原文节选 »

160.Intersection of Two Linked Lists
注意,链表结点相同意味着他们的值相同,下一个结点也相同
方法1:暴力法
方法2:
/**
* Definition for singly-linked list.
* public class ListNode {
* int val;
* ListNode next;
* ListNode(int x) {
* val = x;
* next = null;
* }
* }
*/
public class Solution {
public ListNode getIntersectionNode(ListNode headA, ListNode headB) {
if(headA==null||headB==null)
return null;
ListNode pa=headA,pb=headB;
while(pa!=pb)
{
pa=pa==null?headA:pa.next;
pb=pb==null?headB:pb.next;
}
return pa;
}
}
方法3哈希法:
public class Solution {
public ListNode getIntersectionNode(ListNode headA, ListNode headB) {
HashSet<ListNode> set=new HashSet();
while (headA!=null){
set.add(headA);
headA=headA.next;
}
while (headB!=null){
if(set.contains(headB))
return headB;
headB=headB.next;
}
return null;
}
}
206 Reverse Linked List
头插法:
class Solution {
public ListNode reverseList(ListNode head) {
ListNode newHead = null;
while (head != null) {
ListNode next = head.next;
head.next = newHead;//画图理解
newHead = head;
head = next;
}
return newHead;
}
}
递归解法:
public ListNode reverseList(ListNode head) {
if (head == null || head.next == null) {
return head;
}
ListNode next = head.next;
ListNode newHead = reverseList(next);
next.next = head;
head.next = null;
return newHead;
}
21. 合并两个有序链表
递归解法:
class Solution {
public ListNode mergeTwoLists(ListNode l1, ListNode l2) {
if (l1 == null) return l2;
if (l2 == null) return l1;
if (l1.val < l2.val) {
l1.next = mergeTwoLists(l1.next, l2);
return l1;
} else {
l2.next = mergeTwoLists(l1, l2.next);
return l2;
}
}
}
83. 删除排序链表中的重复元素
递归解法:
class Solution {
public ListNode deleteDuplicates(ListNode head) {
if(head==null||head.next==null)

任务要求 » 请判断以下三项说法是否与原文节选相符，每项回答"是"或"否"，并一字不差地引用原文节选中起决定作用的词句。(a) 方法3哈希法用 HashSet 存放链表 A 的结点；(b) 原文节选认为链表结点相同只意味着它们的值相同；(c) 方法1是暴力法。

条目 »

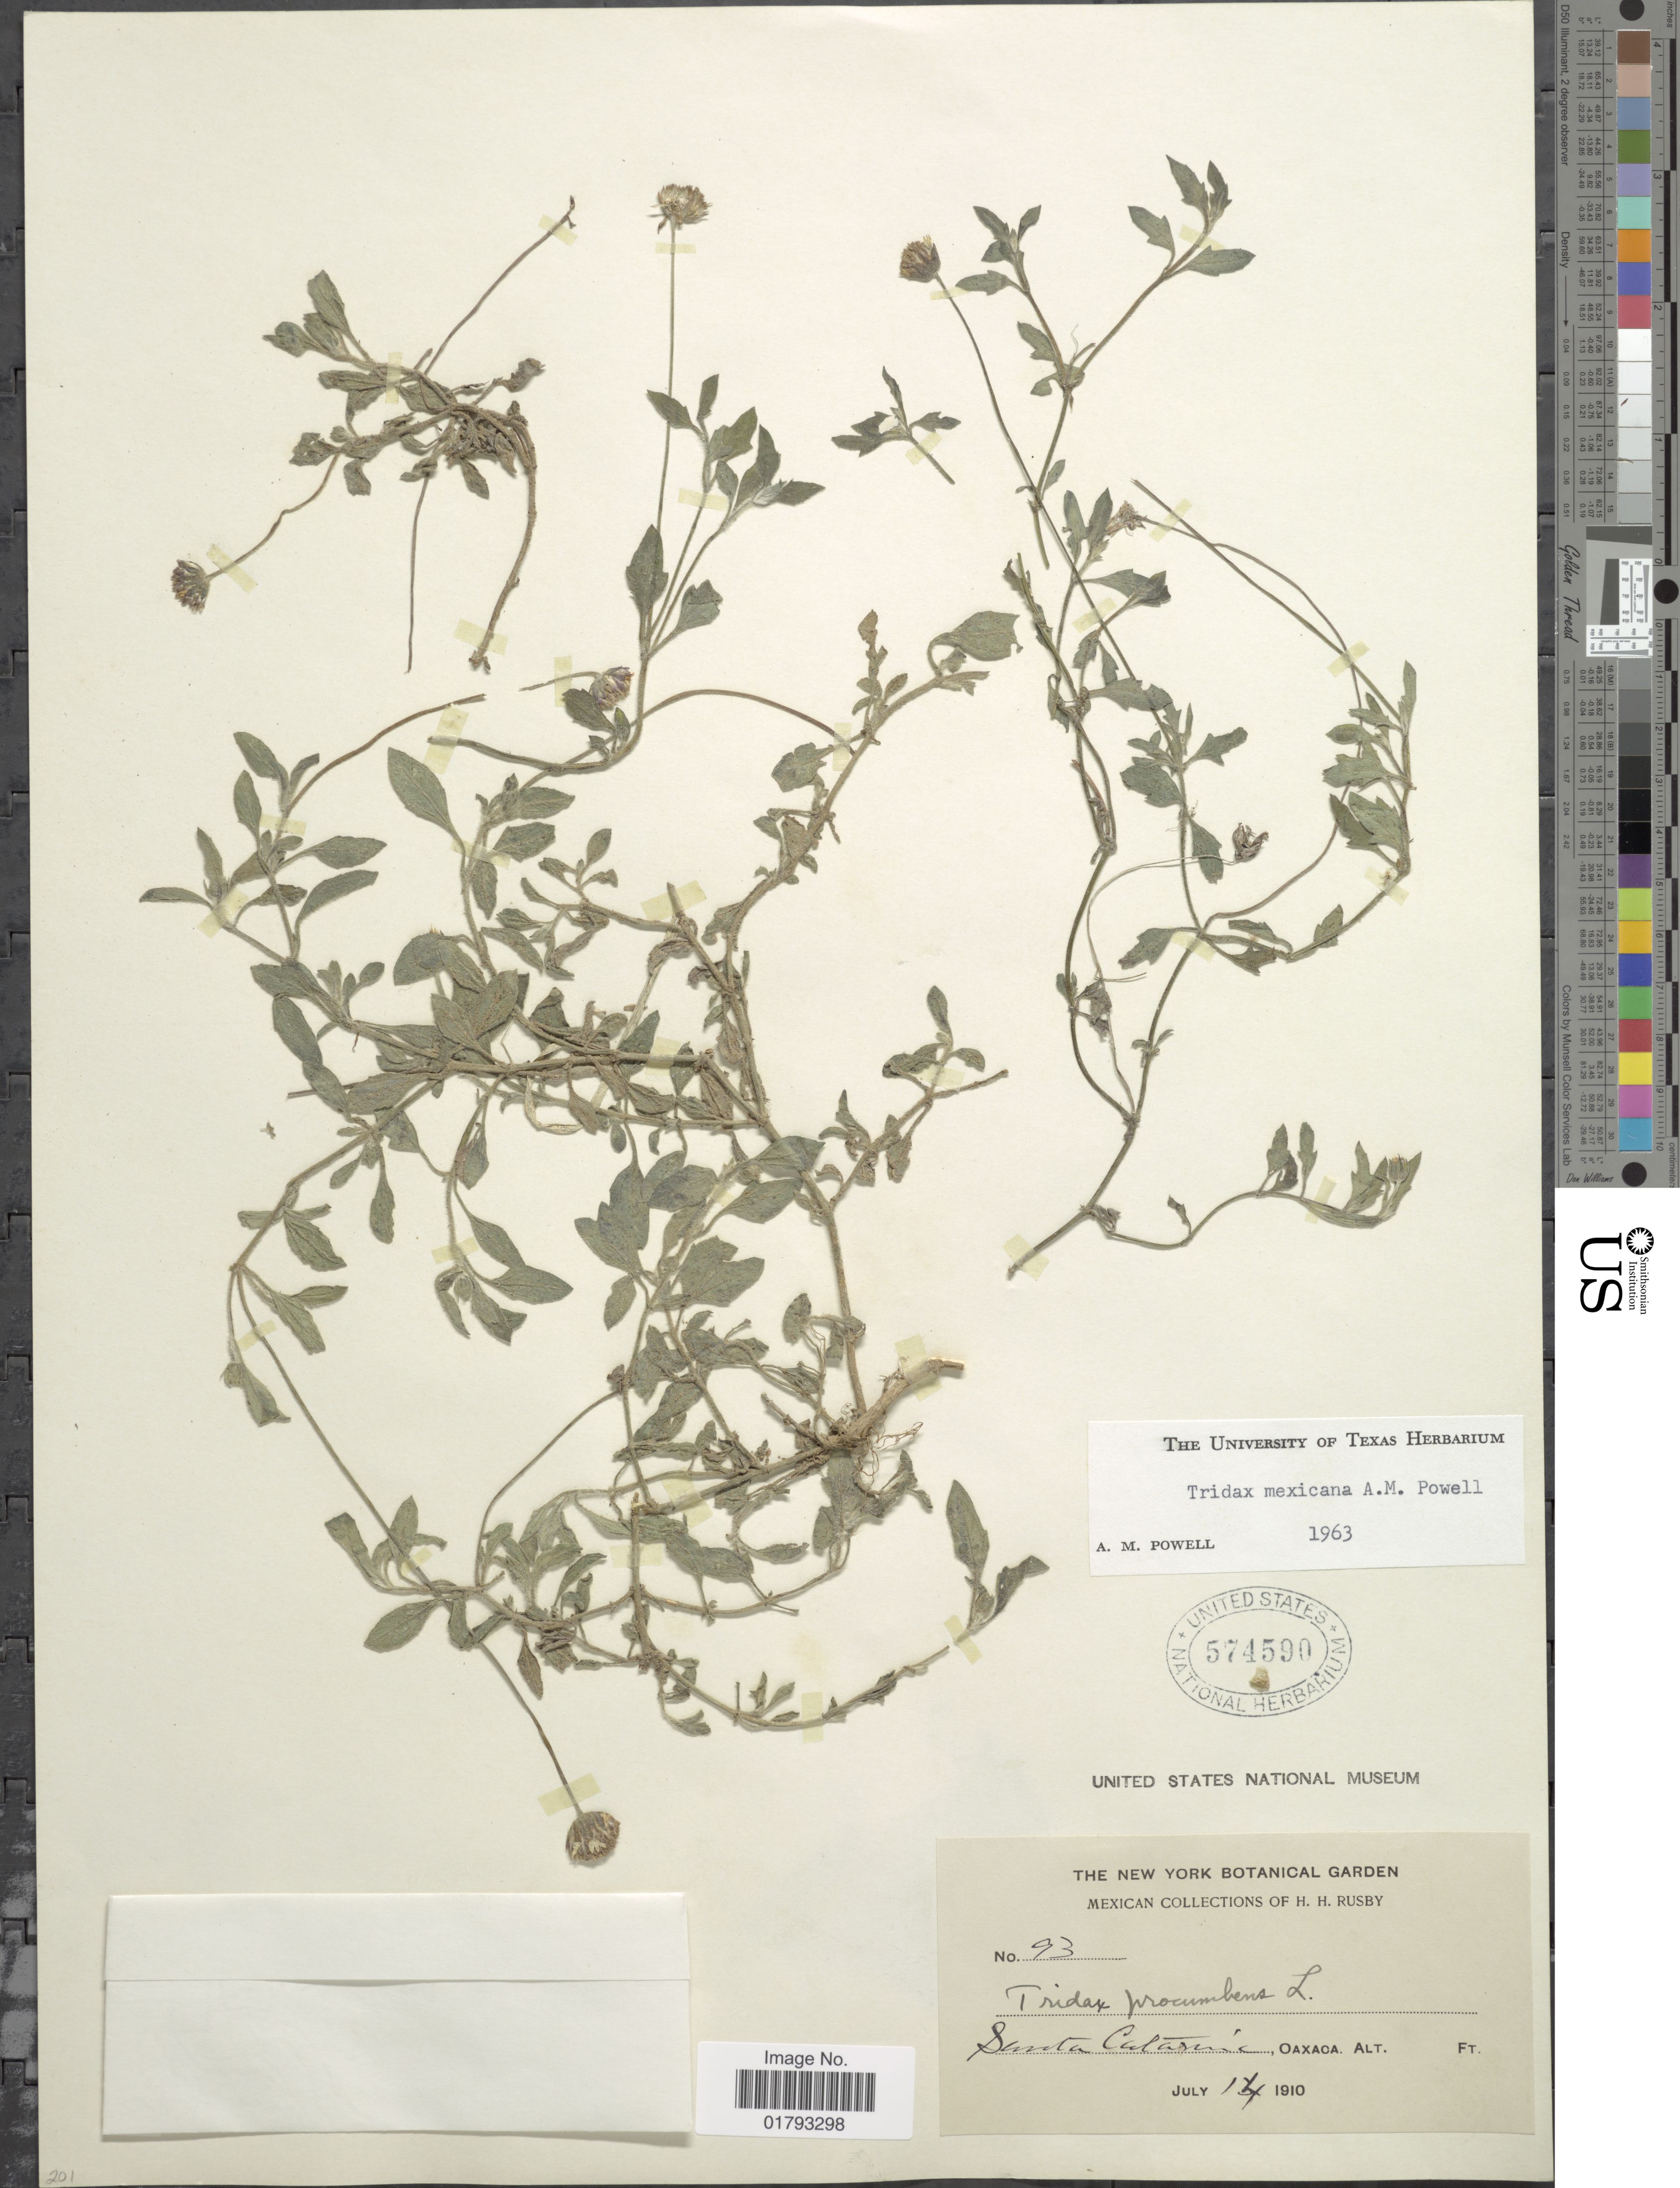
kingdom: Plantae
==
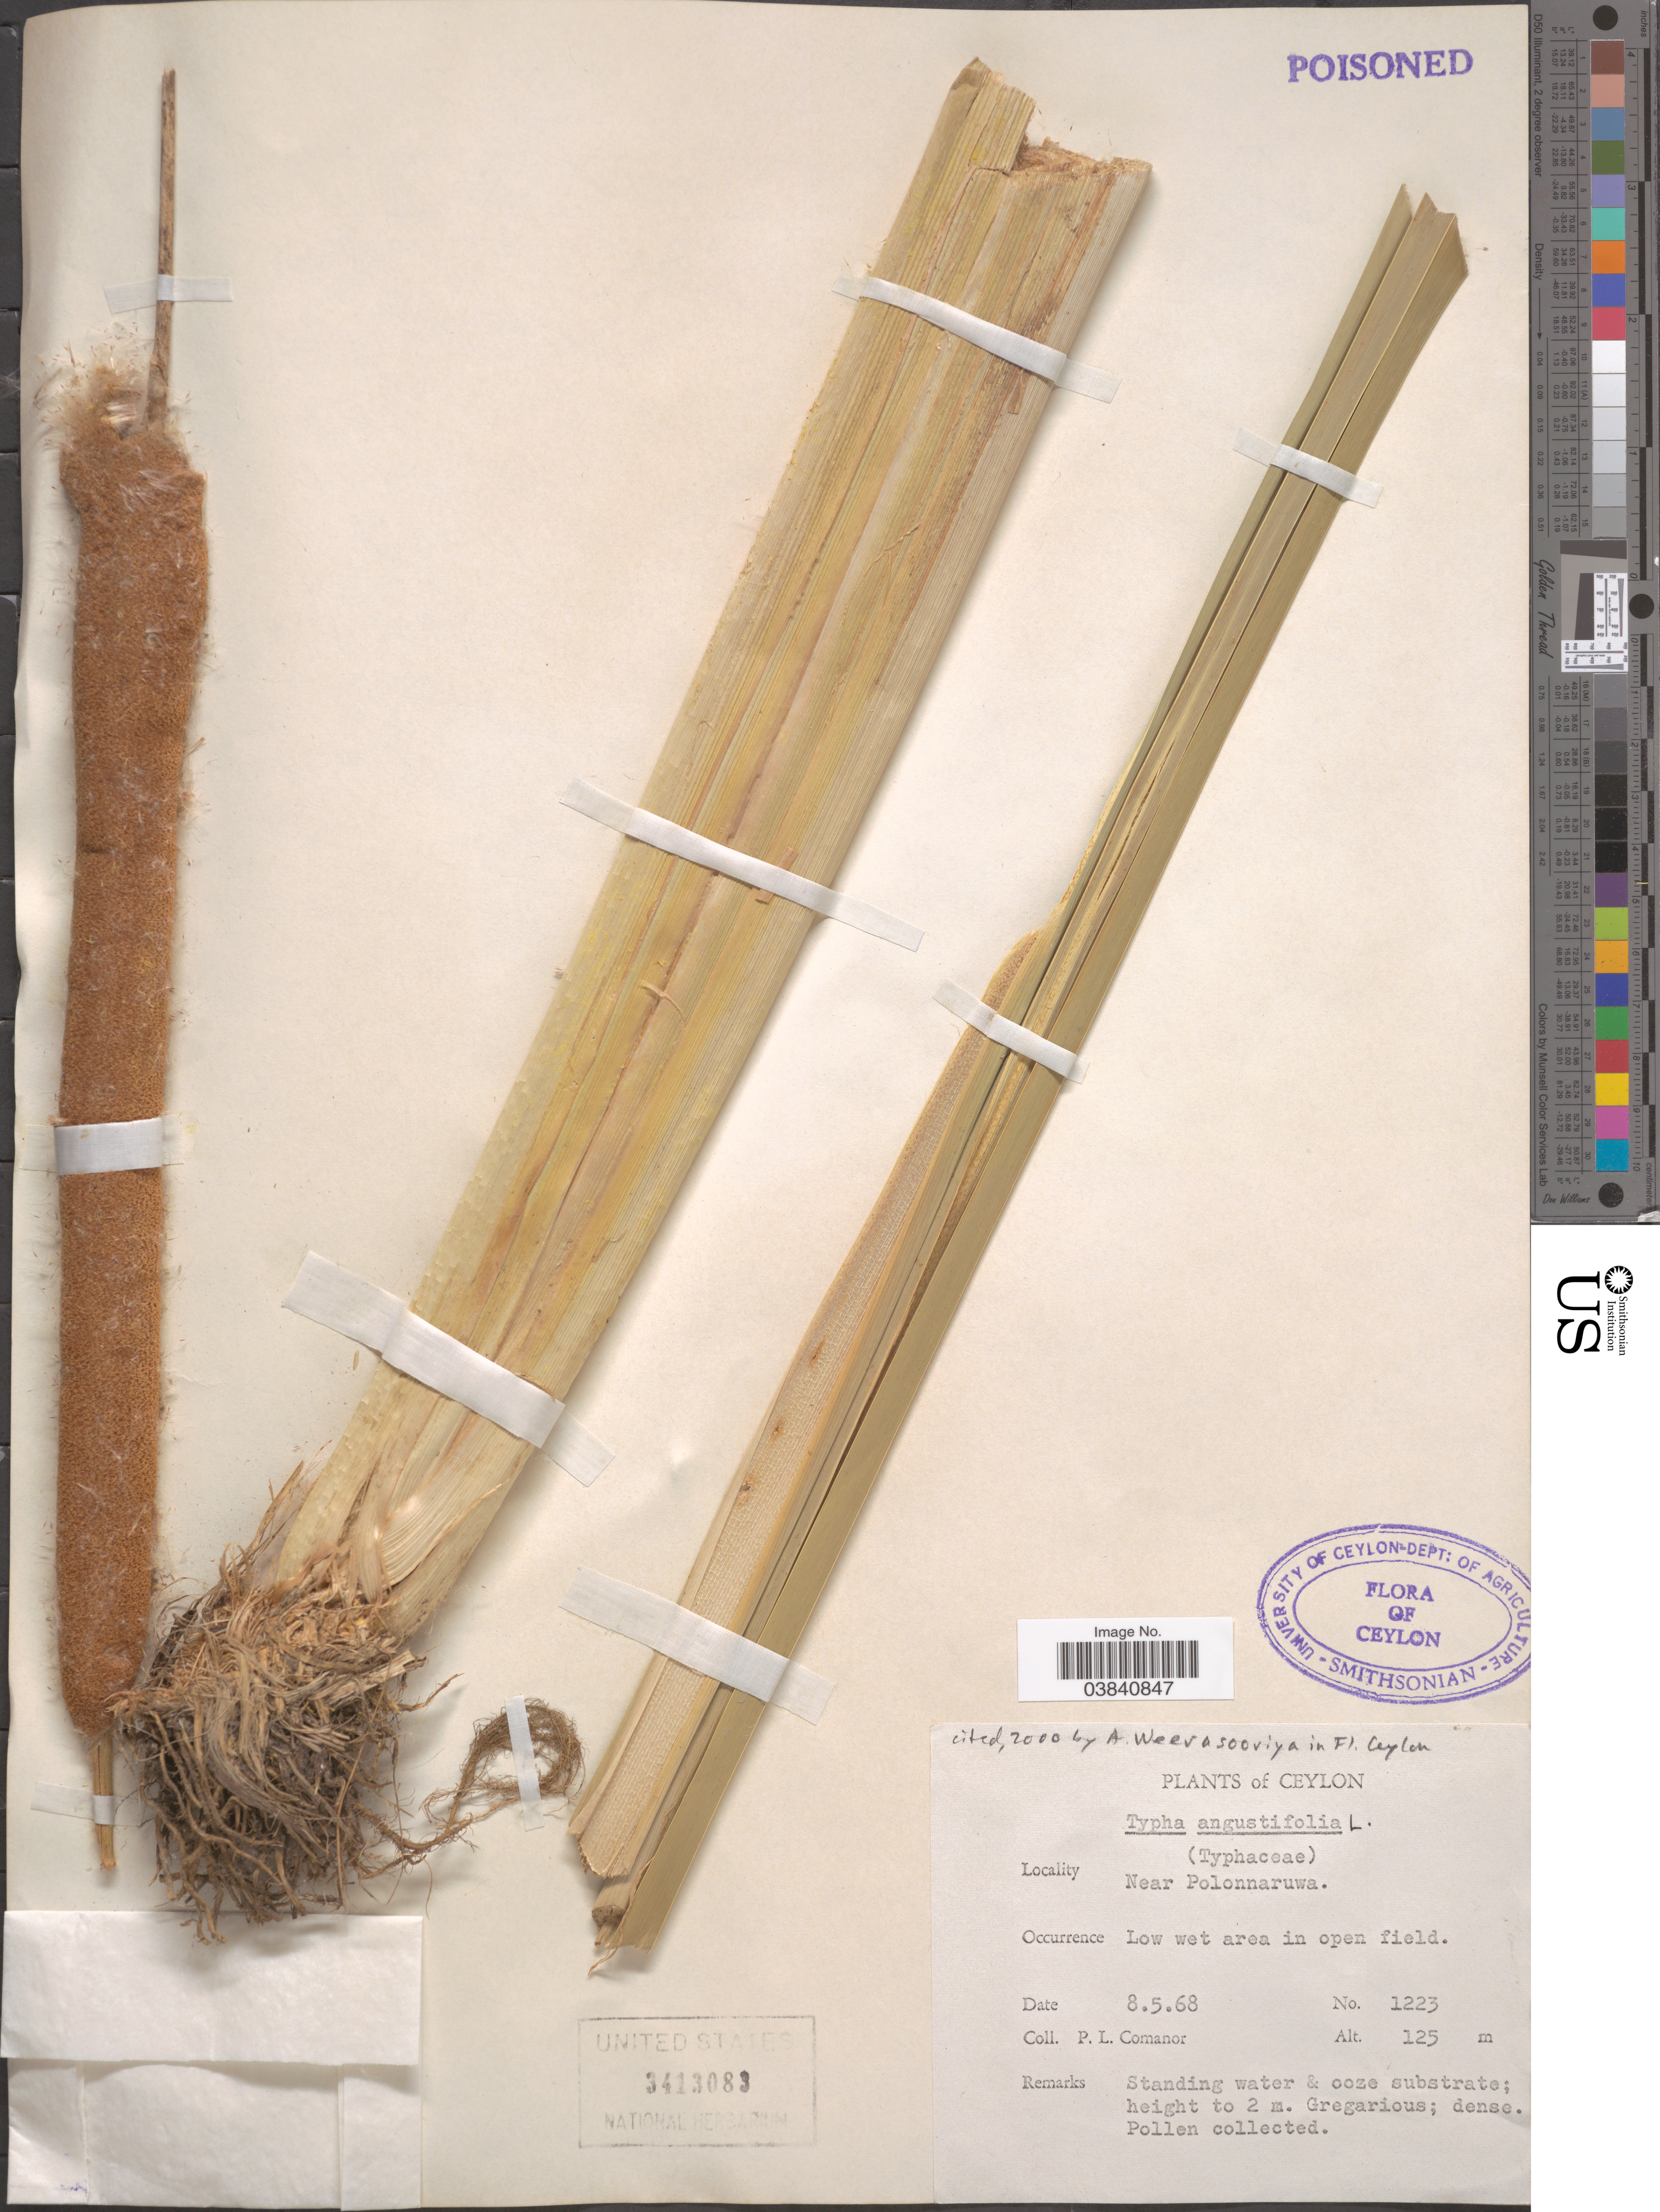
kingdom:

参考解答 »
(a) 是："HashSet<ListNode> set=new HashSet();"
(b) 否："链表结点相同意味着他们的值相同,下一个结点也相同"
(c) 是："方法1:暴力法"